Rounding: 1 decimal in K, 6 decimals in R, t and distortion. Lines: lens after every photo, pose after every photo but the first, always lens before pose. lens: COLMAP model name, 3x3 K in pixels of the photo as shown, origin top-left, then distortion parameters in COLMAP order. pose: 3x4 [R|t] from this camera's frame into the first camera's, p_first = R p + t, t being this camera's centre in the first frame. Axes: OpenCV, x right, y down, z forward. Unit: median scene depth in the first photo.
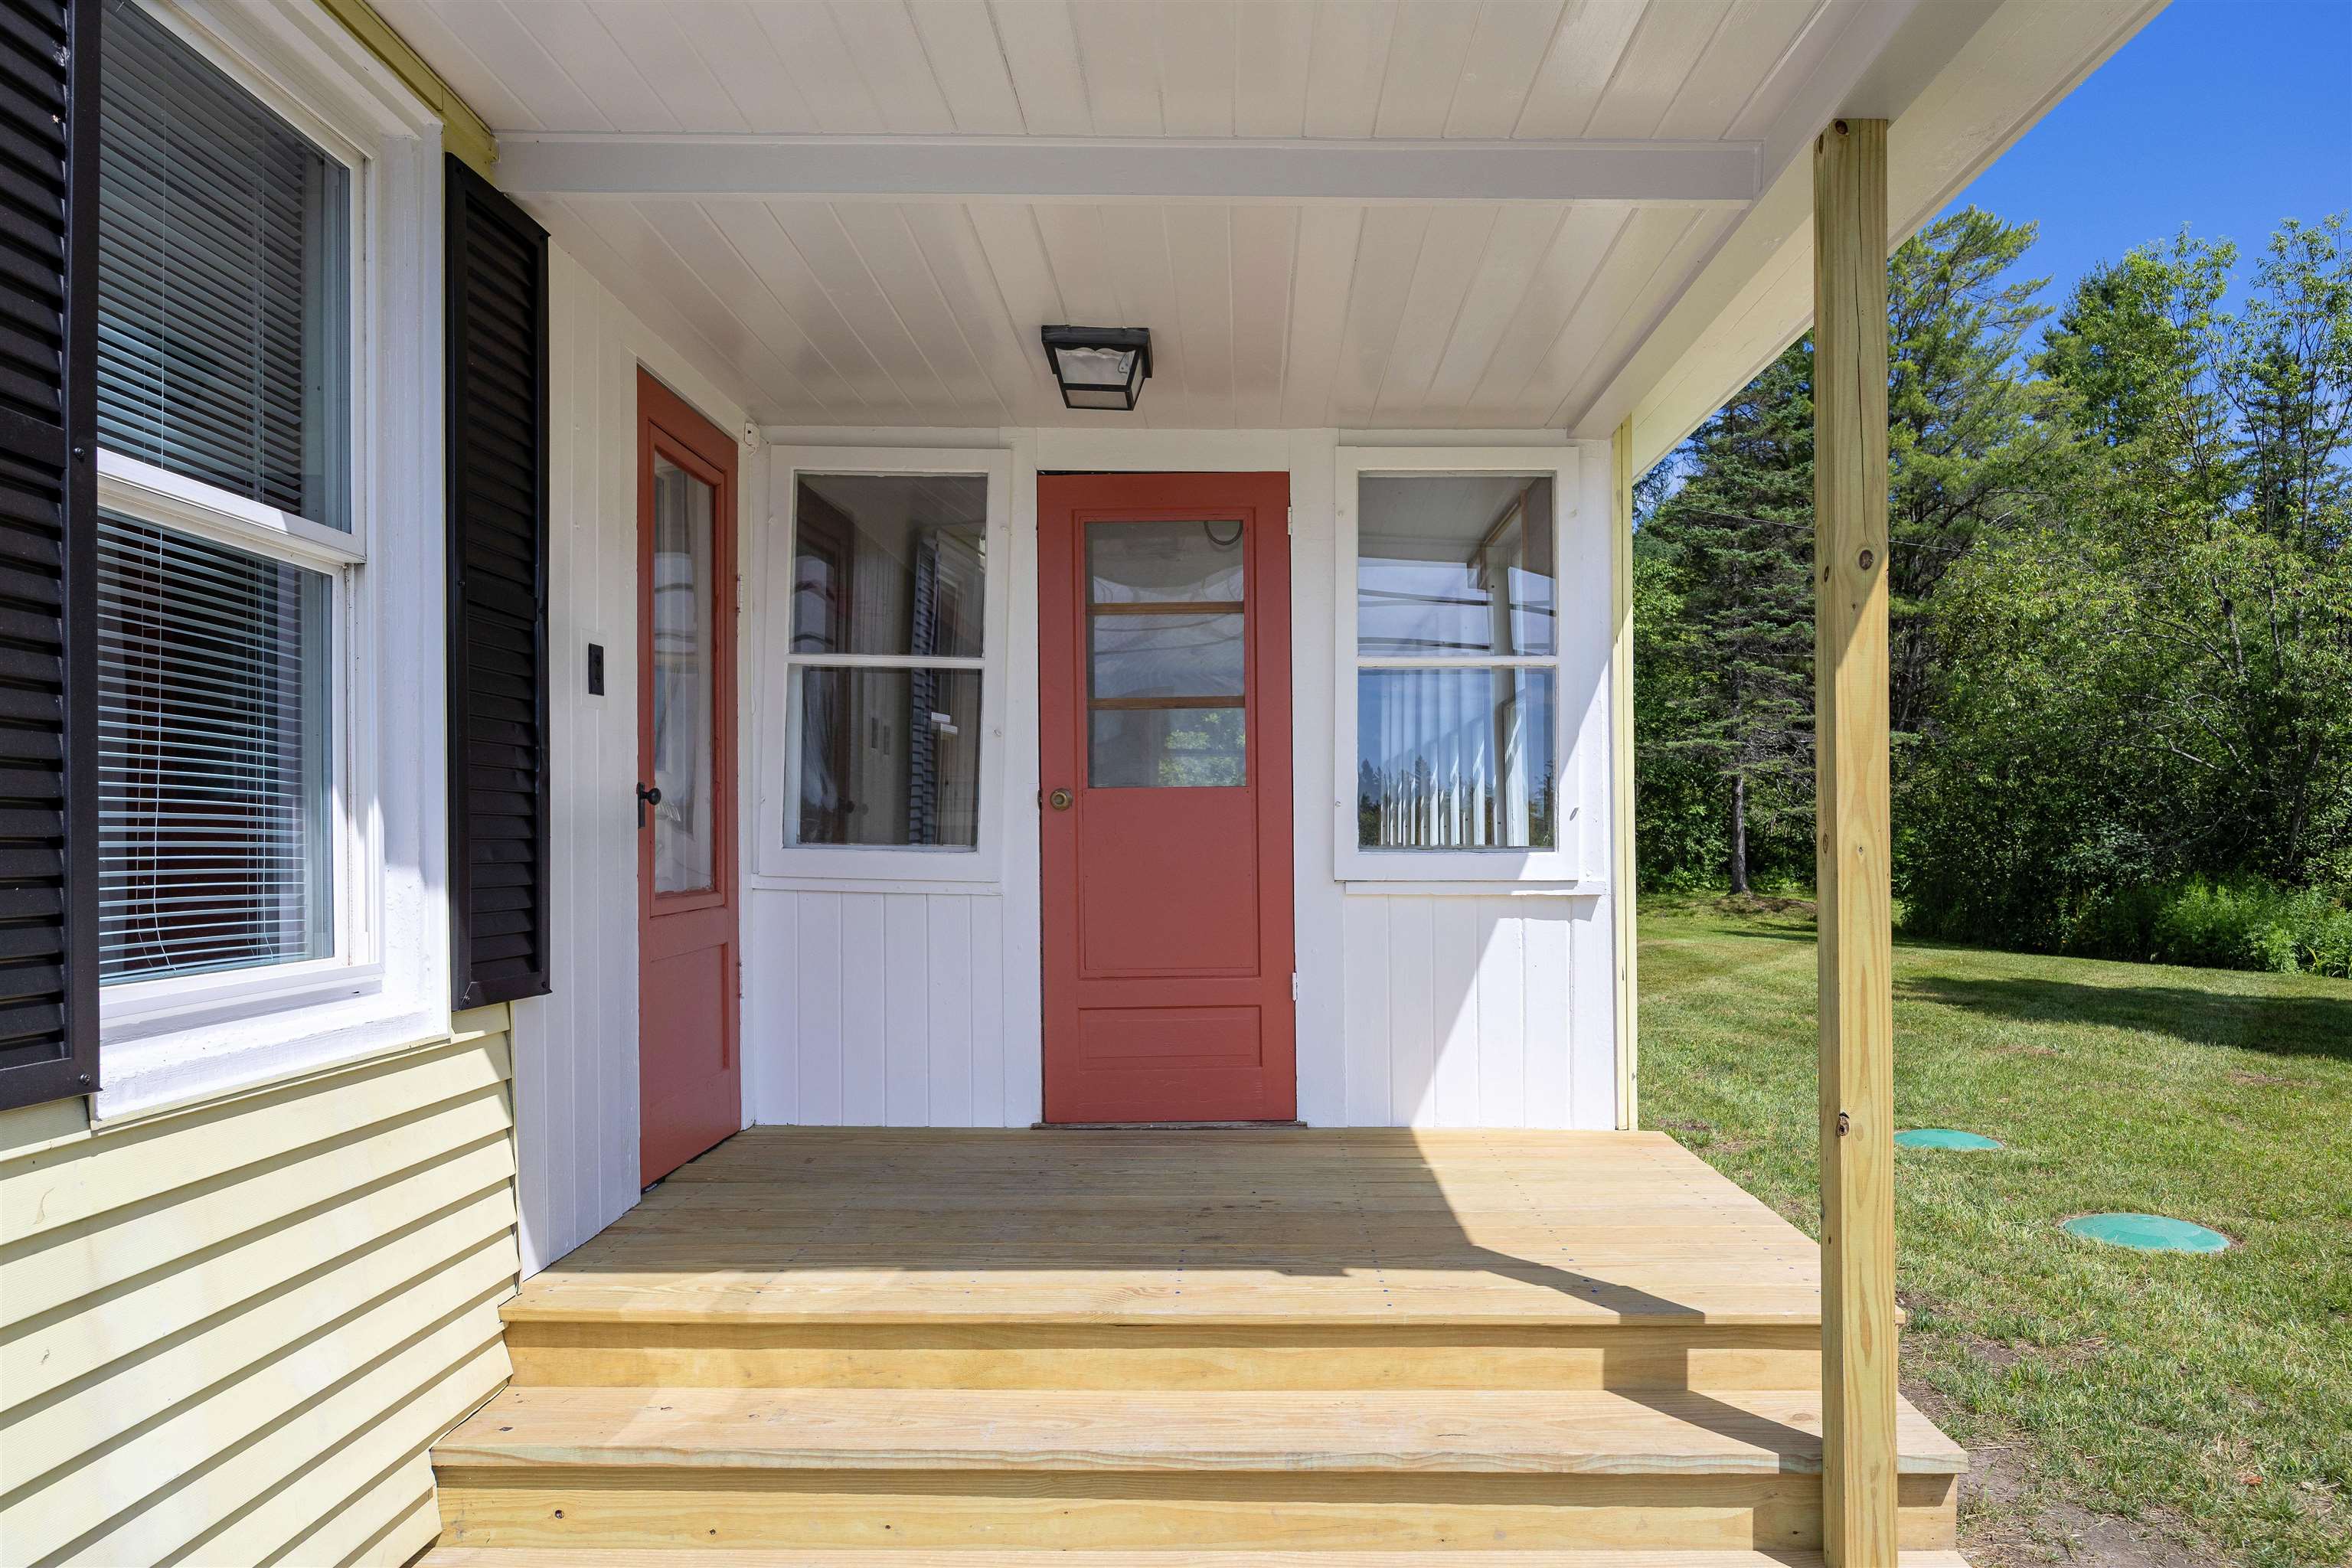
lens RADIAL K [[1588.2, 0, 1182.1], [0, 1588.2, 834.5], [0, 0, 1]] dist [-0.002061, -0.000462]
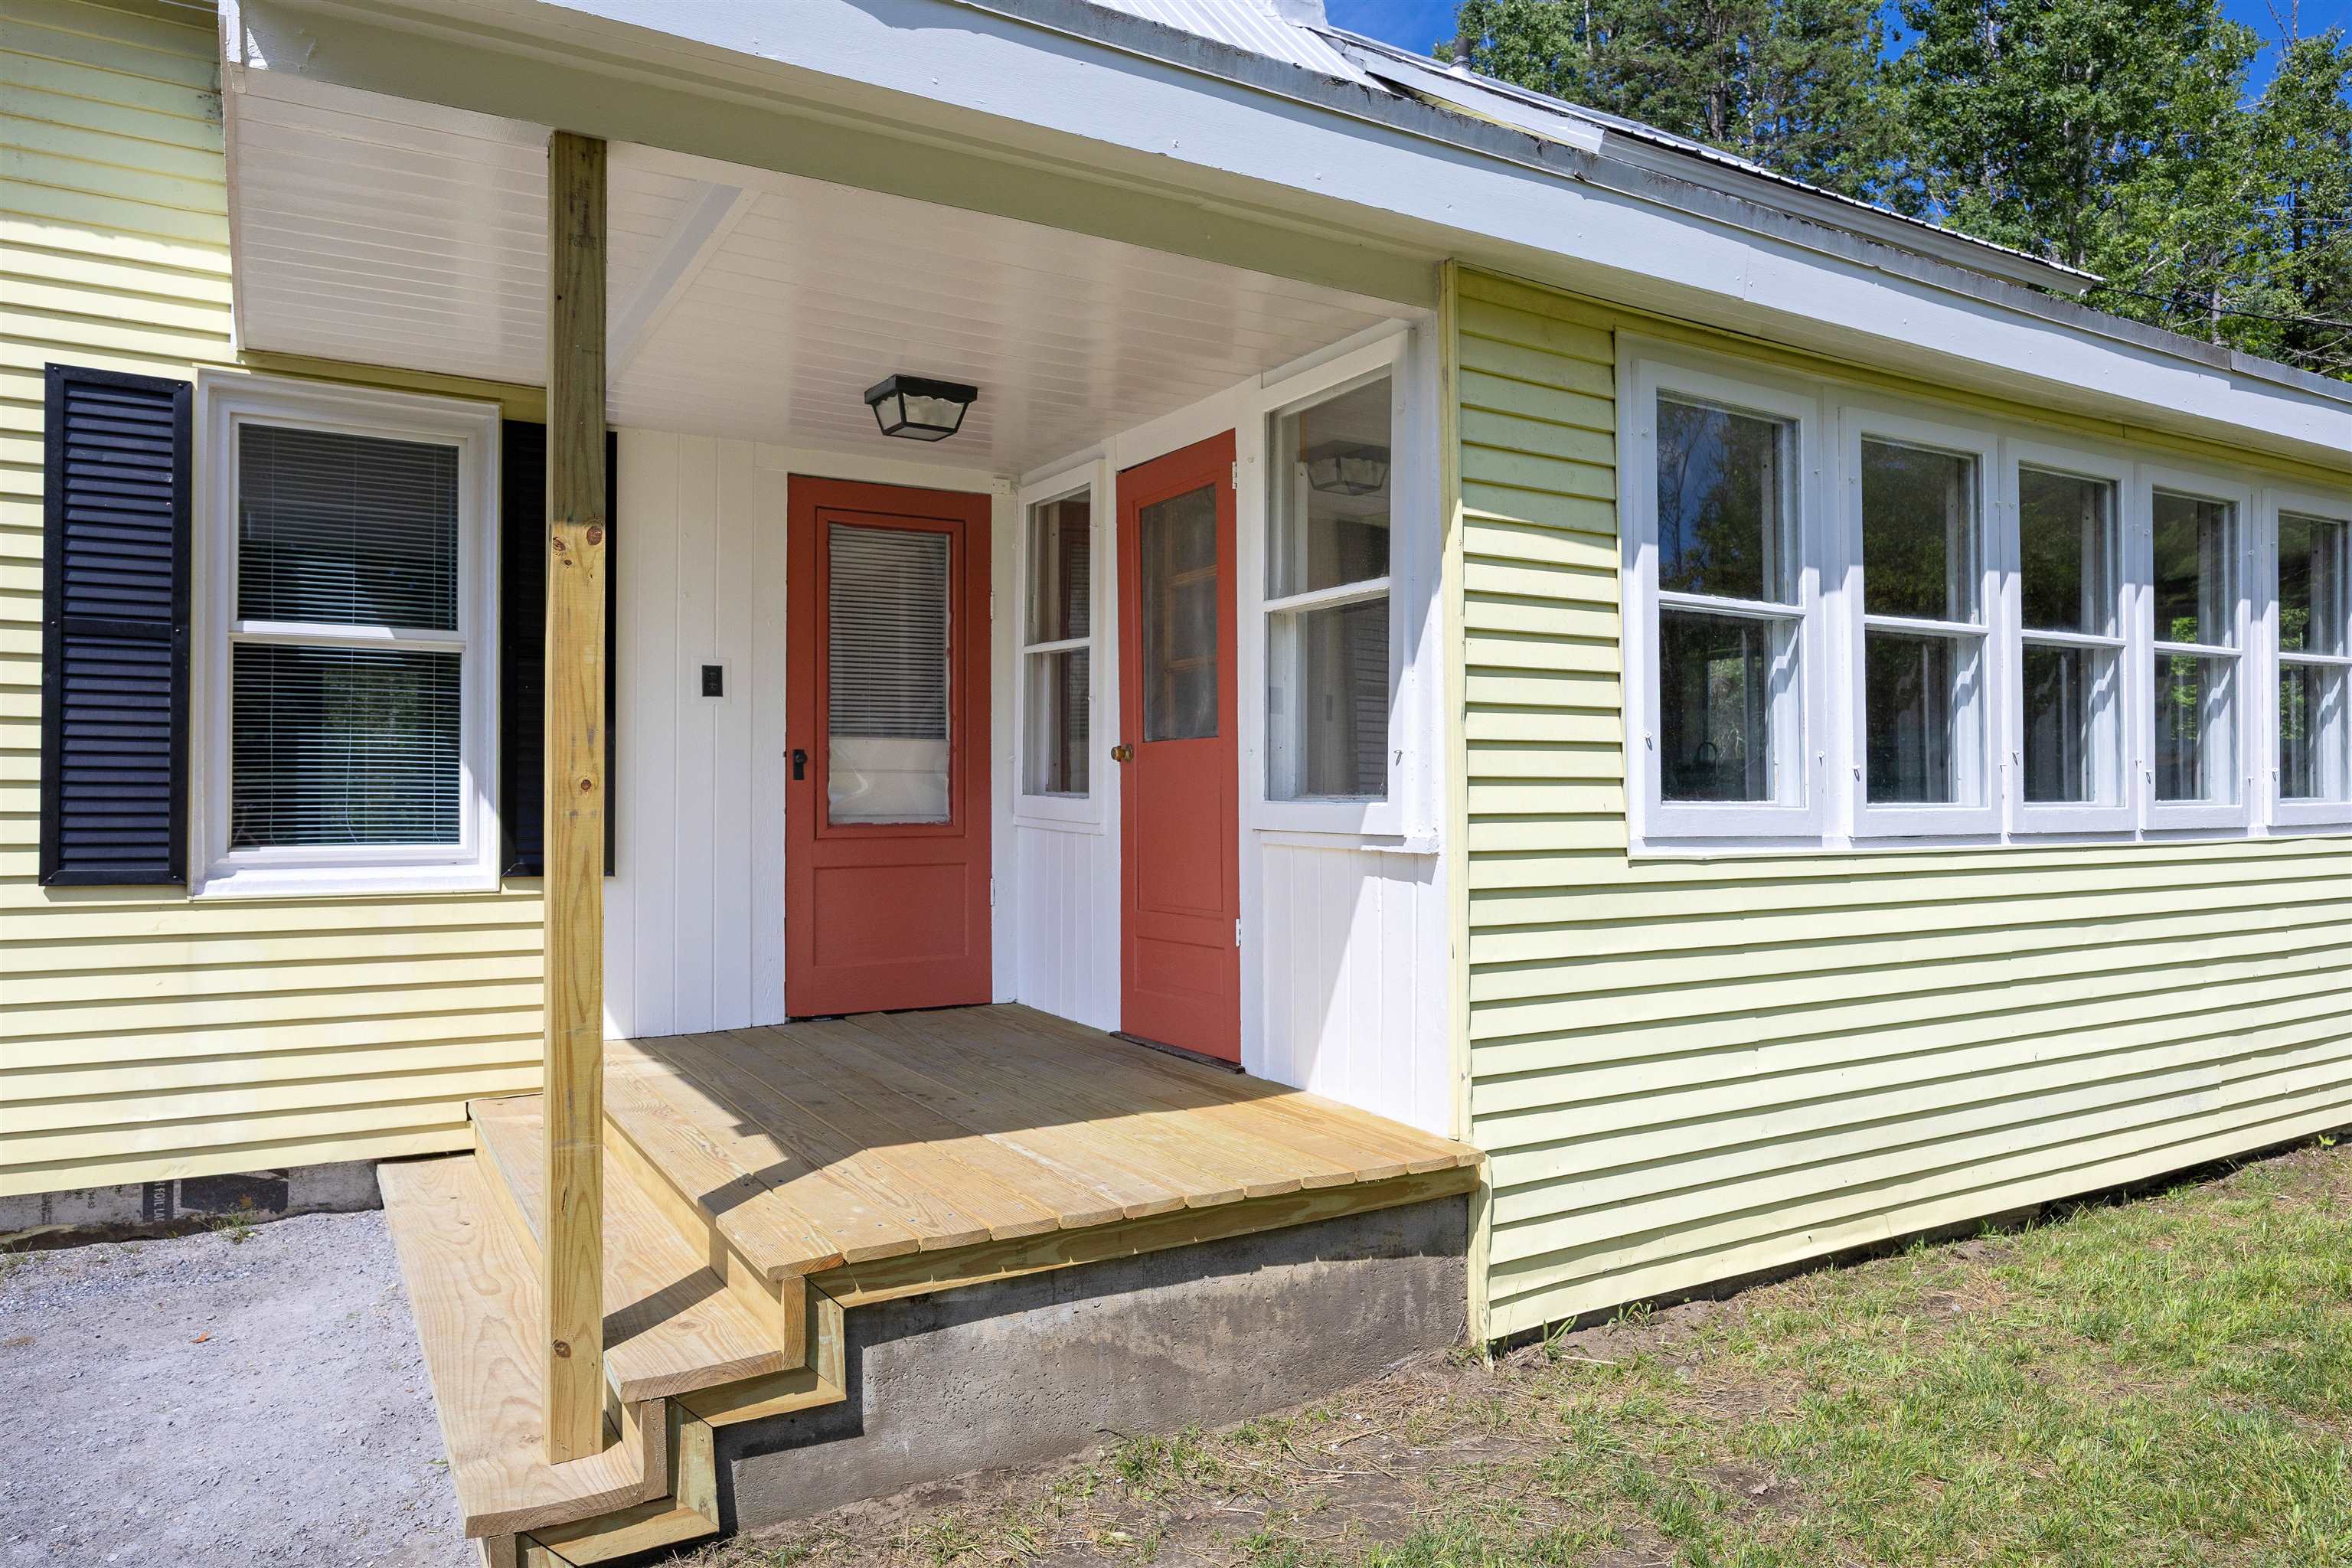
lens RADIAL K [[1483.6, 0, 1132.3], [0, 1483.6, 790.0], [0, 0, 1]] dist [-0.008673, 0.000053]
pose [[0.490335, 0.000252, -0.871534, 0.257311], [-0.000115, 1.000000, 0.000224, 0.001278], [0.871534, -0.000009, 0.490335, 0.141772]]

» Work request
Arrange the data above as a two-column CSV with the header prompt_text,reference_answer and one row for each text-and-answer pair. Put each value in a single quoted field, replace line breaks with spaces, and leave the pictures out.

» Output of the task
prompt_text,reference_answer
"Rounding: 1 decimal in K, 6 decimals in R, t and distortion. Lines: lens after every photo, pose after every photo but the first, always lens before pose. lens: COLMAP model name, 3x3 K in pixels of the photo as shown, origin top-left, then distortion parameters in COLMAP order. pose: 3x4 [R|t] from this camera's frame into the first camera's, p_first = R p + t, t being this camera's centre in the first frame. Axes: OpenCV, x right, y down, z forward. Unit: median scene depth in the first photo.","lens RADIAL K [[1588.2, 0, 1182.1], [0, 1588.2, 834.5], [0, 0, 1]] dist [-0.002061, -0.000462] lens RADIAL K [[1483.6, 0, 1132.3], [0, 1483.6, 790.0], [0, 0, 1]] dist [-0.008673, 0.000053] pose [[0.490335, 0.000252, -0.871534, 0.257311], [-0.000115, 1.000000, 0.000224, 0.001278], [0.871534, -0.000009, 0.490335, 0.141772]]"